Do you need help understanding liver function tests results? Learn what your doctor is trying to convey when you get those results.
Interpreting your liver function tests results can be challenging, because your liver affects so many different bodily functions. When testing for liver malfunction, your doctor will probably conduct a series of tests, such as blood tests, imaging tests and liver biopsies. All of these tests can tell your doctor something about what is going on in your body, but it will take a compilation of test results to accurately diagnose what is going on with your liver. Your best bet is to ask a lot of questions of your doctor when you have your follow up exam so you can get a clear picture of what all the liver function tests are saying about your liver health.
When your doctor mentions liver function tests, he's talking about blood tests. The following explanations may help you interpret your liver function test results, although your doctor will be the one who can truly explain what the numbers mean for you.

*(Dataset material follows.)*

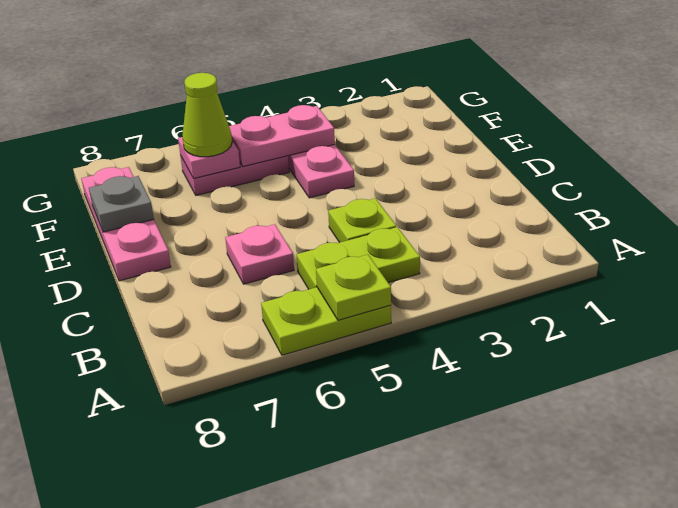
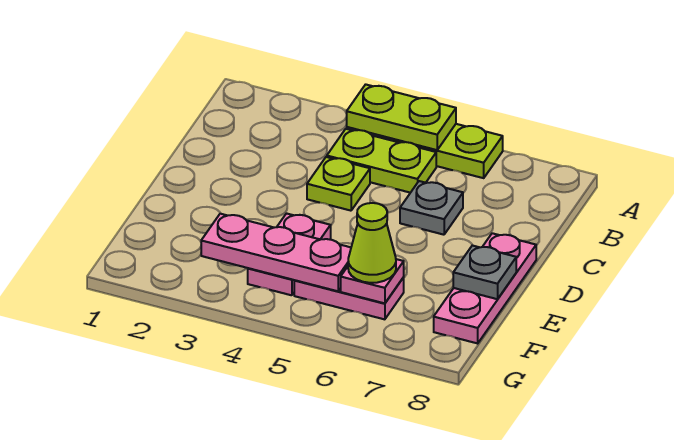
lime 1x1 plate [316,255,391,320] -> lime 1x2 plate [347,84,456,150]
pink 1x1 plate [225,224,294,284] -> grey 1x1 plate [400,181,463,235]
pink 1x2 plate [229,105,335,167] -> pink 1x3 plate [201,214,351,291]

Most liver function tests look for abnormalities in levels of four enzymes: apartate aminotransferase (AST), alanine aminotransferase (ALT), gamma glutamyl transpeptidase (GGT) and alkaline phosphatase (AP). In general, high levels of AST or ALT-over 40 IU/L of AST and over 45 IU/L of ALT-are red flags of poor liver function. High levels of GGT-over 60 IU/L of GGT-or of ALP-over 115 IU/L of GP-are usually indicators that there is some sort of problem with bile production or flow.
When examining these levels, your doctor will take into account for the fact that some races and genders have higher or lower normal ranges of these enzymes, as well as the fact that high levels of these enzymes don't necessarily mean the liver is not functioning up to par since some of these enzymes are also produced by the kidneys or can be overproduced if alcohol was consumed within a certain amount of time.
If you have high levels of ammonia in your blood, it may mean you have encephalopathy, but many doctors do not even do this test anymore. Because there are so many other factors that can increase the level of ammonia in your bloodstream, this test might not necessarily be the most accurate. Smoking, certain prescription medications and any kind of delay in interpreting the results can skew the numbers for this test.
Your doctor may test your bilirubin levels to determine if your liver is not properly recycling old red blood cells. If your bilirubin levels are over 1/mg/dl, your doctor may be concerned.
Blood Clotting Tests
Because your liver is responsible for producing platelets for your blood, your doctor may conduct blood clotting tests or do a platelet count. However, neither of these tests can conclusively point to liver damage.
As you can see, your doctor will need to use the results of these tests in conjunction with other tests and exams to properly diagnose your condition. Several of these tests can be thrown off by other factors, so be patient with your doctor as he wades through the test results and figures out exactly what the best diagnosis and treatment options will be.